Undercutting Violent Extremists in the Middle East, North Africa And South Asia

Accadian’s directors have spent many years devising and implementing campaigns to undercut violent extremism in countries such as Iraq, Syria, Somalia and Pakistan.

Organisations like Daesh (or so-called Islamic State) have always employed a variety of media to frame and amplify their violent ‘propaganda of the deed’ and to cultivate narratives of sectarian grievance or utopian fantasy.

The proliferation of this coercive material can make the extremists seem omnipotent among those they seek to subjugate and helps to perpetuate the factional cycles of violence that they thrive on.

In countering these kinds of narratives, our approach has always focused on providing ordinary people with the methods and means to expose the myths and absurdities of what such groups claim.
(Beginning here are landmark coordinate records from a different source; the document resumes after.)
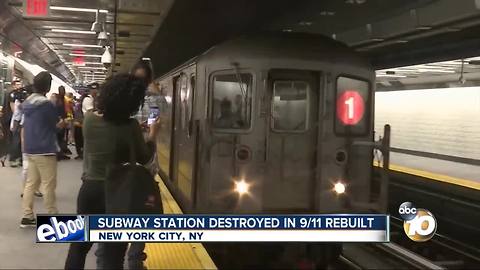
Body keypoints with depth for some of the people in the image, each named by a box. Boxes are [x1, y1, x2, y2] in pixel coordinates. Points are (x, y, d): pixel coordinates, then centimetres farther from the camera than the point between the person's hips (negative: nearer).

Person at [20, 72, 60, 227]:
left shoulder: (27, 102, 9)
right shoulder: (46, 103, -15)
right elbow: (57, 125, -6)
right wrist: (65, 122, 13)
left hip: (30, 148, 8)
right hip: (44, 149, -8)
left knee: (31, 183, 11)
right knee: (48, 185, -1)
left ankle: (27, 217, 13)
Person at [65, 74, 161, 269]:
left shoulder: (88, 118, -3)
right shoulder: (130, 126, -17)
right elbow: (144, 158, -4)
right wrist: (152, 134, 11)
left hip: (89, 189, 5)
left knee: (79, 245, 20)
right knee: (114, 254, 7)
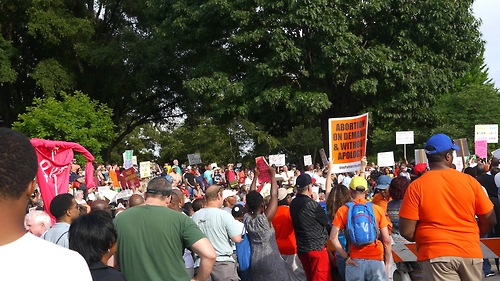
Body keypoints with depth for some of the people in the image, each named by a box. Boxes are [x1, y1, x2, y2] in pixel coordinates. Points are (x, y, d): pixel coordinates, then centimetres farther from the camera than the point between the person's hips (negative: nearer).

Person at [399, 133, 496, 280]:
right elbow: (489, 220, 4)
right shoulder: (469, 181, -2)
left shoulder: (416, 186, -8)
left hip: (436, 253, -3)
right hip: (470, 253, 3)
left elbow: (407, 231, -10)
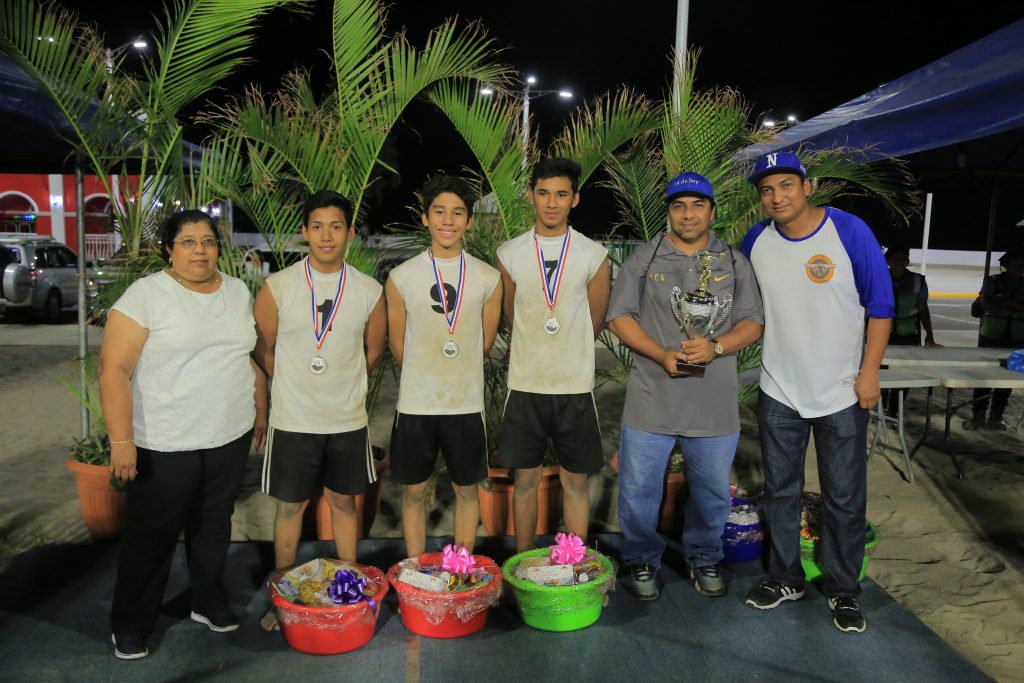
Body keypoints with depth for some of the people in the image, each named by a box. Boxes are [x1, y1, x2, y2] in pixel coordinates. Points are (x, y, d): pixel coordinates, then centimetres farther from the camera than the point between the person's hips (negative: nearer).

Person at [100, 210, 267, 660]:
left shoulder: (238, 292, 6)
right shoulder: (145, 294, -11)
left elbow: (253, 356, 16)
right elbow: (113, 370, -15)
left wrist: (261, 411, 15)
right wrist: (121, 440, -19)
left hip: (230, 438, 5)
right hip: (164, 445, -4)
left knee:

Between 2014-17, when Daesh controlled Iraq’s second city of Mosul, the group imposed a media blackout, while at the same time releasing a stream of appalling propaganda that claimed only the Islamic State could bring vulnerable Iraqi Sunnis the rights, dignity and justice they craved.

In response, Accadian implemented a programme to empower a circle of brave, covert activists to expose the myths of life in ‘the Caliphate’ using video testimonies and reportage filmed on smart phones. The powerful footage these citizen journalists recorded was smuggled out of the city and then released on social media platforms, to be viewed across Iraq and the wider region.

This rare glimpse of ground truth debunked Daesh’s version of events and restored the voice of the beleaguered Mosulawis. In doing so, it revealed ordinary people’s contempt for Daesh and its ideology. At the same time, it movingly called for safe treatment, representation and justice for people living in a post-Daesh Mosul.

With well over one million views, this reportage, and the responses of the local people who engaged with it, the city’s residents a vital voice and helped to deny Daesh its chokehold on Mosul.